For Buechner, the significance of this idea is ultimately theological. Influenced by the work of Paul Tillich and James Muilenberg—both of whom taught him at Union Theological Seminary, New York—Buechner sees the centring of story as a fundamentally important task for each human being. This is because, as he argues in Now and Then, “[i]f God speaks to us at all other than through such official channels as the Bible and the church, then I think that he speaks to us largely through what happens to us”.

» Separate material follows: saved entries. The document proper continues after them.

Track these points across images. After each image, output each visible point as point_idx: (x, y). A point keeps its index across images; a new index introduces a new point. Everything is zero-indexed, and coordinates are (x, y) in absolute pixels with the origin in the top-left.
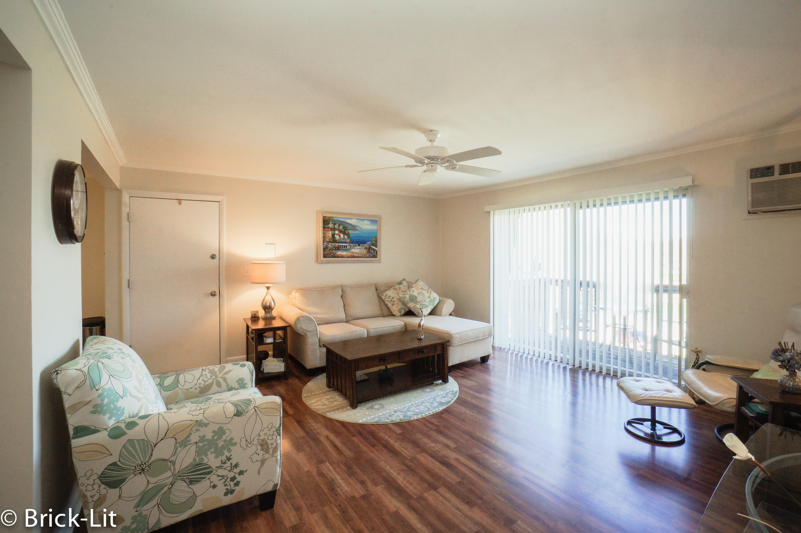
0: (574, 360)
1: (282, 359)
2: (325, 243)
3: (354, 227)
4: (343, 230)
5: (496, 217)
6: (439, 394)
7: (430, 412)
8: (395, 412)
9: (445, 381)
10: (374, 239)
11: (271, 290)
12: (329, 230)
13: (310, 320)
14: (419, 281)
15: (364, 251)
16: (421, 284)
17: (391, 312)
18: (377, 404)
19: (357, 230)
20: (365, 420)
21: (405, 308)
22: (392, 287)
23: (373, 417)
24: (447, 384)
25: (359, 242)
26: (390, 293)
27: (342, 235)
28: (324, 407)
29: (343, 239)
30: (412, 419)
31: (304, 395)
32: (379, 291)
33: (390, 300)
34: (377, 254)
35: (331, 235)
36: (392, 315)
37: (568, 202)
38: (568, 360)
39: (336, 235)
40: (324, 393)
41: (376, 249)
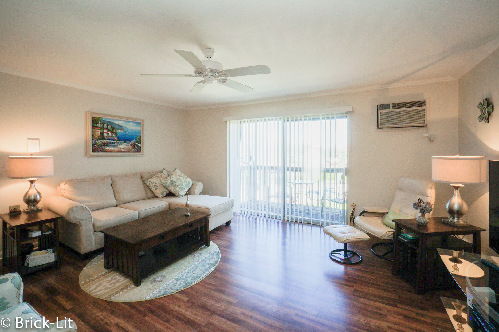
0: (284, 216)
1: (51, 250)
2: (94, 140)
3: (121, 128)
4: (111, 129)
5: (231, 125)
6: (206, 256)
7: (205, 274)
8: (177, 280)
9: (208, 245)
10: (138, 137)
11: (36, 184)
12: (98, 128)
13: (83, 209)
14: (176, 170)
15: (130, 147)
16: (178, 172)
17: (154, 194)
18: (158, 276)
19: (124, 130)
20: (151, 295)
21: (167, 190)
22: (154, 175)
23: (158, 290)
24: (210, 247)
25: (126, 139)
26: (154, 180)
27: (110, 134)
28: (107, 291)
29: (111, 137)
30: (193, 284)
31: (81, 282)
32: (144, 179)
33: (154, 185)
34: (140, 149)
35: (99, 133)
36: (156, 197)
37: (280, 117)
38: (280, 217)
39: (104, 133)
40: (103, 275)
41: (140, 145)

Reading the Bible itself, Buechner argues, is an act of sharing and participating in one another’s stories. Remembering the words of his Old Testament tutor, he writes in Now and Then: “Until you can read the story of Adam and Eve, of Abraham and Sarah, of David and Bathsheba, as your own story, Muilenberg said, you have not really understood it. The Bible, as he presented it, is a book finally about ourselves, our own apostasies, our own battles and blessings”.
Buechner takes a similar approach to the life of Christ, arguing that the Incarnation represents the joining of our story with that of God’s:
Two stories then—our own story and Jesus's story, and in the end, perhaps, they are the same story. […] Our stories are at best a parody of his story, and if, as Paul says, we are the fragrance of Christ, then it is like the fragrance of the sea from ten miles inland when the wind is in the right direction, like the fragrance of a rose from the other side of the street with all the world between. Yet they meet as well as diverge, our stories and his, and even when they diverge, it is his they diverge from, so that by his absence as well as by his presence in our lives we know who he is and who we are and who we are not.

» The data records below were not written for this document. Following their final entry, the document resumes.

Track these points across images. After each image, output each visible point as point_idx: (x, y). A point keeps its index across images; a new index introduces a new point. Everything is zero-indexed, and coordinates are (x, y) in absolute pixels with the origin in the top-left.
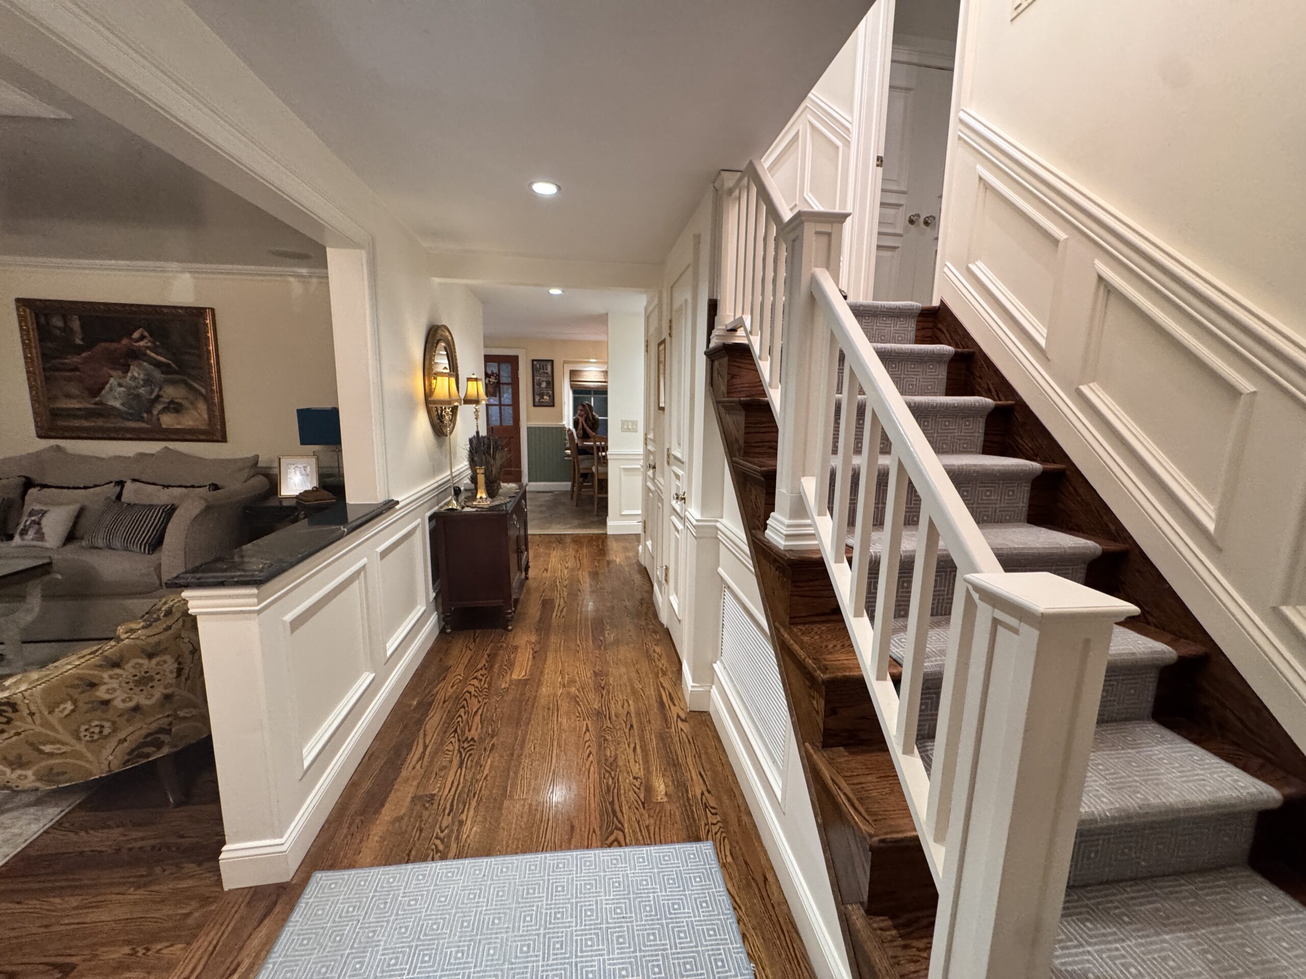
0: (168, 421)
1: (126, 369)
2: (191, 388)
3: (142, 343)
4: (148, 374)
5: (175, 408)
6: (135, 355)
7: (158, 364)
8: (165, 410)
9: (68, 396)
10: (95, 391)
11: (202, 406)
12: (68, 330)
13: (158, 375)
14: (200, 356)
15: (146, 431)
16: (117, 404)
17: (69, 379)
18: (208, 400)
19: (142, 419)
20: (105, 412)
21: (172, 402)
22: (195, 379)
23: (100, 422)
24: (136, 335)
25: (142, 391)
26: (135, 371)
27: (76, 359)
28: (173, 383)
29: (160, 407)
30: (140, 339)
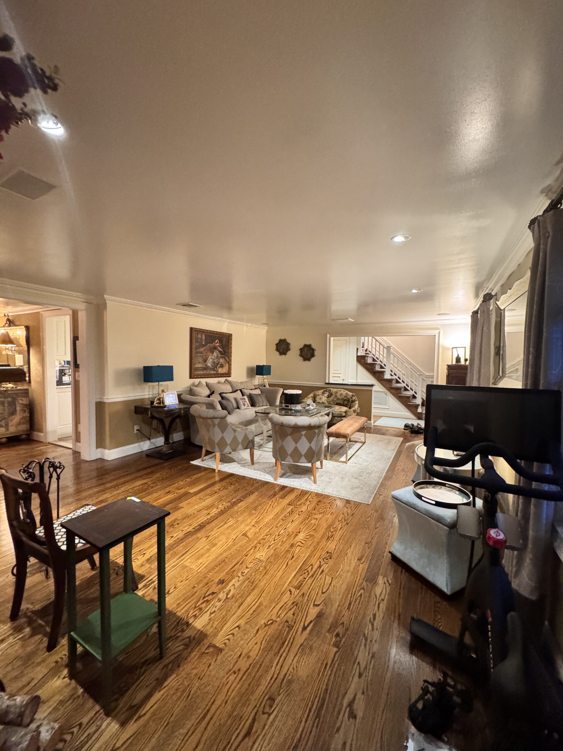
0: (220, 371)
1: (213, 353)
2: (226, 359)
3: (217, 344)
4: (217, 355)
5: (222, 366)
6: (215, 348)
7: (220, 352)
8: (219, 367)
9: (199, 363)
10: (205, 361)
11: (227, 365)
12: (201, 339)
13: (219, 355)
14: (228, 349)
15: (214, 374)
16: (209, 365)
17: (200, 356)
18: (228, 362)
19: (214, 370)
20: (206, 368)
21: (221, 364)
22: (226, 355)
23: (205, 372)
24: (216, 342)
25: (216, 360)
26: (215, 354)
27: (202, 349)
28: (222, 357)
29: (219, 366)
30: (217, 343)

The divine significance of stories, Buechner argues in Speak What We Feel (Not What We Ought to Say) (2001), gives special import to the task of the author. By “listening” to the work of great authors, he suggests, “we may possibly learn something about how to bear the weight of our own sadness”. Beyond sadness, however, he concludes elsewhere that in paying attention to such authors, to our own stories, and to the stories of one other, we can learn how to walk through the mysteries and joys of life, in all its extraordinary ordinariness. In The Clown in the Belfry (1992), he puts it like this:
Page by page, chapter by chapter, the story unfolds. Day by day, year by year, your own story unfolds, your life's story. Things happen. People come and go. The scene shifts. Time runs by, runs out. Maybe it is all utterly meaningless. Maybe it is all unutterably meaningful. If you want to know which, pay attention. What it means to be truly human in a world that half the time we are in love with and half the time scares the hell out of us—any fiction that helps us pay attention to that is as far as I am concerned religious fiction. The unexpected sound of your name on somebody's lips. The good dream. The odd coincidence. The moment that brings tears to your eyes. The person who brings life to your life. Maybe even the smallest events hold the greatest clues.